=== Entries supplied ===
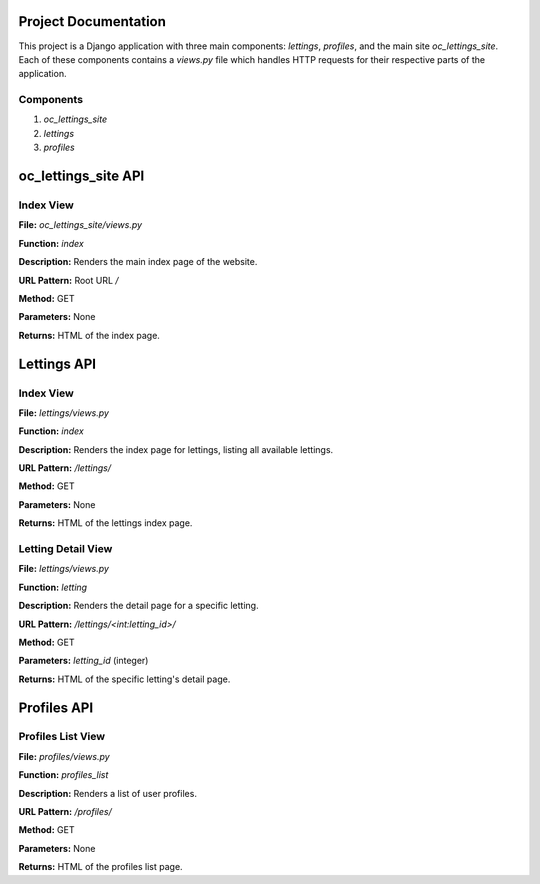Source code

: Project Documentation
======================

This project is a Django application with three main components: `lettings`, `profiles`, and the main site `oc_lettings_site`. Each of these components contains a `views.py` file which handles HTTP requests for their respective parts of the application.

Components
----------

1. `oc_lettings_site`
2. `lettings`
3. `profiles`

oc_lettings_site API
=====================

Index View
----------

**File:** `oc_lettings_site/views.py`

**Function:** `index`

**Description:** Renders the main index page of the website.

**URL Pattern:** Root URL `/`

**Method:** GET

**Parameters:** None

**Returns:** HTML of the index page.

Lettings API
============

Index View
----------

**File:** `lettings/views.py`

**Function:** `index`

**Description:** Renders the index page for lettings, listing all available lettings.

**URL Pattern:** `/lettings/`

**Method:** GET

**Parameters:** None

**Returns:** HTML of the lettings index page.

Letting Detail View
-------------------

**File:** `lettings/views.py`

**Function:** `letting`

**Description:** Renders the detail page for a specific letting.

**URL Pattern:** `/lettings/<int:letting_id>/`

**Method:** GET

**Parameters:** `letting_id` (integer)

**Returns:** HTML of the specific letting's detail page.

Profiles API
============

Profiles List View
------------------

**File:** `profiles/views.py`

**Function:** `profiles_list`

**Description:** Renders a list of user profiles.

**URL Pattern:** `/profiles/`

**Method:** GET

**Parameters:** None

**Returns:** HTML of the profiles list page.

=== Written task ===
Please report every line of the listing that contains the string "Function".

=== Written answer ===
**Function:** `index`
**Function:** `index`
**Function:** `letting`
**Function:** `profiles_list`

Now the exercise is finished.